── Data shown

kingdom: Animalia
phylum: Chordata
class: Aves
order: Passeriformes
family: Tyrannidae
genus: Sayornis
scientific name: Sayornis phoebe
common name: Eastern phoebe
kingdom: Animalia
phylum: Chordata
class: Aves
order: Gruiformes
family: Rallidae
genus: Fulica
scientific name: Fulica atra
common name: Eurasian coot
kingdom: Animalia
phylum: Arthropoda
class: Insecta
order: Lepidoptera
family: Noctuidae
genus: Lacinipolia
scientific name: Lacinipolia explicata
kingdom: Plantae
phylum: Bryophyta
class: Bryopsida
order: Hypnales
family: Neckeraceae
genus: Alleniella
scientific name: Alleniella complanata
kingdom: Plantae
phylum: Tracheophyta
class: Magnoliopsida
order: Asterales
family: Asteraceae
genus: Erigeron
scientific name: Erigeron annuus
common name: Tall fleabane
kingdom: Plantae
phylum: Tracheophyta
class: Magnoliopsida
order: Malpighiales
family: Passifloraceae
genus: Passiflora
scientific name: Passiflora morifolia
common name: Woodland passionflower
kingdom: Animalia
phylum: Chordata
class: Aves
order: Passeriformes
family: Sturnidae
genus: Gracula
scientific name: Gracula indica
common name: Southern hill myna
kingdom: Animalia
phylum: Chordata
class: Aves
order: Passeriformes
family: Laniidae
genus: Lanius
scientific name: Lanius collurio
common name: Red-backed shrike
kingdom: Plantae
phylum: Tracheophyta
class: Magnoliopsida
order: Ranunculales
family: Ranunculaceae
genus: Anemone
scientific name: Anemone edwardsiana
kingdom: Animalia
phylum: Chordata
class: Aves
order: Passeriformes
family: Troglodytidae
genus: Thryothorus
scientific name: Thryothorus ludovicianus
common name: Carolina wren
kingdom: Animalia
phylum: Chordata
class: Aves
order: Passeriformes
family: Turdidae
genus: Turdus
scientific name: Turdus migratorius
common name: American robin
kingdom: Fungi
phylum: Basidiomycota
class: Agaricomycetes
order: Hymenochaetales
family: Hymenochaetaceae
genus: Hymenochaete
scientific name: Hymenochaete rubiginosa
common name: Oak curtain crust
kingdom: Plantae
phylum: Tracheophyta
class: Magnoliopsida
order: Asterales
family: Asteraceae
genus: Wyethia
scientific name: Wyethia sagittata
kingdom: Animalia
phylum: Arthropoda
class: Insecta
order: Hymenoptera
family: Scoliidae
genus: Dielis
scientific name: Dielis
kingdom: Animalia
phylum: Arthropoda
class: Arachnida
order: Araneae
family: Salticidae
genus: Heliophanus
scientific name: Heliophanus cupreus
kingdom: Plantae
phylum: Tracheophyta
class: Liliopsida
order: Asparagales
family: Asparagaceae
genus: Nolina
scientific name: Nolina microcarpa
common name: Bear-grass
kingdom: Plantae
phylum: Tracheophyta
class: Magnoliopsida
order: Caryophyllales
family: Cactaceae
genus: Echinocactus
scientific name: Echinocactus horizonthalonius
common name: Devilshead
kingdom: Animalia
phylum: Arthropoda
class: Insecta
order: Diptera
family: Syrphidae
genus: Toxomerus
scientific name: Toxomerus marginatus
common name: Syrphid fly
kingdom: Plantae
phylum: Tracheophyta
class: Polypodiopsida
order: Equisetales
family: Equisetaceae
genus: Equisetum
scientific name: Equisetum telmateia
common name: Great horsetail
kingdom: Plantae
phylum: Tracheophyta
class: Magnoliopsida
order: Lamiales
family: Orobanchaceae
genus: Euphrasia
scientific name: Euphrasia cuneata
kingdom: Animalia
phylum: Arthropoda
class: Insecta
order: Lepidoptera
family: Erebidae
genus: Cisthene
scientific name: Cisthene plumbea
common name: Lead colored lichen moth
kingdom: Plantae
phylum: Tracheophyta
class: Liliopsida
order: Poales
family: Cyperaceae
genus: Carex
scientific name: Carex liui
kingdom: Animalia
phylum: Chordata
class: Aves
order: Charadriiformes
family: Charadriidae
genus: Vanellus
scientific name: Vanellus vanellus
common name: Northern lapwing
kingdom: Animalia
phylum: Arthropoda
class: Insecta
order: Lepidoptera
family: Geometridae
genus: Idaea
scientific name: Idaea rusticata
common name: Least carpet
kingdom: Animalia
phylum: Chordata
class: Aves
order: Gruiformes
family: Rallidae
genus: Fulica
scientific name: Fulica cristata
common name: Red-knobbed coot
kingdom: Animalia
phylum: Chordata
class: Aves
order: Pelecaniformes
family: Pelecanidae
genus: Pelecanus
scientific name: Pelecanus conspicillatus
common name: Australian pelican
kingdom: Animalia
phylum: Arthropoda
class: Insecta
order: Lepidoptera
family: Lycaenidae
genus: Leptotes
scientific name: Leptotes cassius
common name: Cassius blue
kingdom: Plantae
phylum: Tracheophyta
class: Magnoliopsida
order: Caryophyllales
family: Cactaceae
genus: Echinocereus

────

▸ **Problem description**:
Please copy out every line of the records above, unchanged and in the same order.

▸ **Final result**:
kingdom: Animalia
phylum: Chordata
class: Aves
order: Passeriformes
family: Tyrannidae
genus: Sayornis
scientific name: Sayornis phoebe
common name: Eastern phoebe
kingdom: Animalia
phylum: Chordata
class: Aves
order: Gruiformes
family: Rallidae
genus: Fulica
scientific name: Fulica atra
common name: Eurasian coot
kingdom: Animalia
phylum: Arthropoda
class: Insecta
order: Lepidoptera
family: Noctuidae
genus: Lacinipolia
scientific name: Lacinipolia explicata
kingdom: Plantae
phylum: Bryophyta
class: Bryopsida
order: Hypnales
family: Neckeraceae
genus: Alleniella
scientific name: Alleniella complanata
kingdom: Plantae
phylum: Tracheophyta
class: Magnoliopsida
order: Asterales
family: Asteraceae
genus: Erigeron
scientific name: Erigeron annuus
common name: Tall fleabane
kingdom: Plantae
phylum: Tracheophyta
class: Magnoliopsida
order: Malpighiales
family: Passifloraceae
genus: Passiflora
scientific name: Passiflora morifolia
common name: Woodland passionflower
kingdom: Animalia
phylum: Chordata
class: Aves
order: Passeriformes
family: Sturnidae
genus: Gracula
scientific name: Gracula indica
common name: Southern hill myna
kingdom: Animalia
phylum: Chordata
class: Aves
order: Passeriformes
family: Laniidae
genus: Lanius
scientific name: Lanius collurio
common name: Red-backed shrike
kingdom: Plantae
phylum: Tracheophyta
class: Magnoliopsida
order: Ranunculales
family: Ranunculaceae
genus: Anemone
scientific name: Anemone edwardsiana
kingdom: Animalia
phylum: Chordata
class: Aves
order: Passeriformes
family: Troglodytidae
genus: Thryothorus
scientific name: Thryothorus ludovicianus
common name: Carolina wren
kingdom: Animalia
phylum: Chordata
class: Aves
order: Passeriformes
family: Turdidae
genus: Turdus
scientific name: Turdus migratorius
common name: American robin
kingdom: Fungi
phylum: Basidiomycota
class: Agaricomycetes
order: Hymenochaetales
family: Hymenochaetaceae
genus: Hymenochaete
scientific name: Hymenochaete rubiginosa
common name: Oak curtain crust
kingdom: Plantae
phylum: Tracheophyta
class: Magnoliopsida
order: Asterales
family: Asteraceae
genus: Wyethia
scientific name: Wyethia sagittata
kingdom: Animalia
phylum: Arthropoda
class: Insecta
order: Hymenoptera
family: Scoliidae
genus: Dielis
scientific name: Dielis
kingdom: Animalia
phylum: Arthropoda
class: Arachnida
order: Araneae
family: Salticidae
genus: Heliophanus
scientific name: Heliophanus cupreus
kingdom: Plantae
phylum: Tracheophyta
class: Liliopsida
order: Asparagales
family: Asparagaceae
genus: Nolina
scientific name: Nolina microcarpa
common name: Bear-grass
kingdom: Plantae
phylum: Tracheophyta
class: Magnoliopsida
order: Caryophyllales
family: Cactaceae
genus: Echinocactus
scientific name: Echinocactus horizonthalonius
common name: Devilshead
kingdom: Animalia
phylum: Arthropoda
class: Insecta
order: Diptera
family: Syrphidae
genus: Toxomerus
scientific name: Toxomerus marginatus
common name: Syrphid fly
kingdom: Plantae
phylum: Tracheophyta
class: Polypodiopsida
order: Equisetales
family: Equisetaceae
genus: Equisetum
scientific name: Equisetum telmateia
common name: Great horsetail
kingdom: Plantae
phylum: Tracheophyta
class: Magnoliopsida
order: Lamiales
family: Orobanchaceae
genus: Euphrasia
scientific name: Euphrasia cuneata
kingdom: Animalia
phylum: Arthropoda
class: Insecta
order: Lepidoptera
family: Erebidae
genus: Cisthene
scientific name: Cisthene plumbea
common name: Lead colored lichen moth
kingdom: Plantae
phylum: Tracheophyta
class: Liliopsida
order: Poales
family: Cyperaceae
genus: Carex
scientific name: Carex liui
kingdom: Animalia
phylum: Chordata
class: Aves
order: Charadriiformes
family: Charadriidae
genus: Vanellus
scientific name: Vanellus vanellus
common name: Northern lapwing
kingdom: Animalia
phylum: Arthropoda
class: Insecta
order: Lepidoptera
family: Geometridae
genus: Idaea
scientific name: Idaea rusticata
common name: Least carpet
kingdom: Animalia
phylum: Chordata
class: Aves
order: Gruiformes
family: Rallidae
genus: Fulica
scientific name: Fulica cristata
common name: Red-knobbed coot
kingdom: Animalia
phylum: Chordata
class: Aves
order: Pelecaniformes
family: Pelecanidae
genus: Pelecanus
scientific name: Pelecanus conspicillatus
common name: Australian pelican
kingdom: Animalia
phylum: Arthropoda
class: Insecta
order: Lepidoptera
family: Lycaenidae
genus: Leptotes
scientific name: Leptotes cassius
common name: Cassius blue
kingdom: Plantae
phylum: Tracheophyta
class: Magnoliopsida
order: Caryophyllales
family: Cactaceae
genus: Echinocereus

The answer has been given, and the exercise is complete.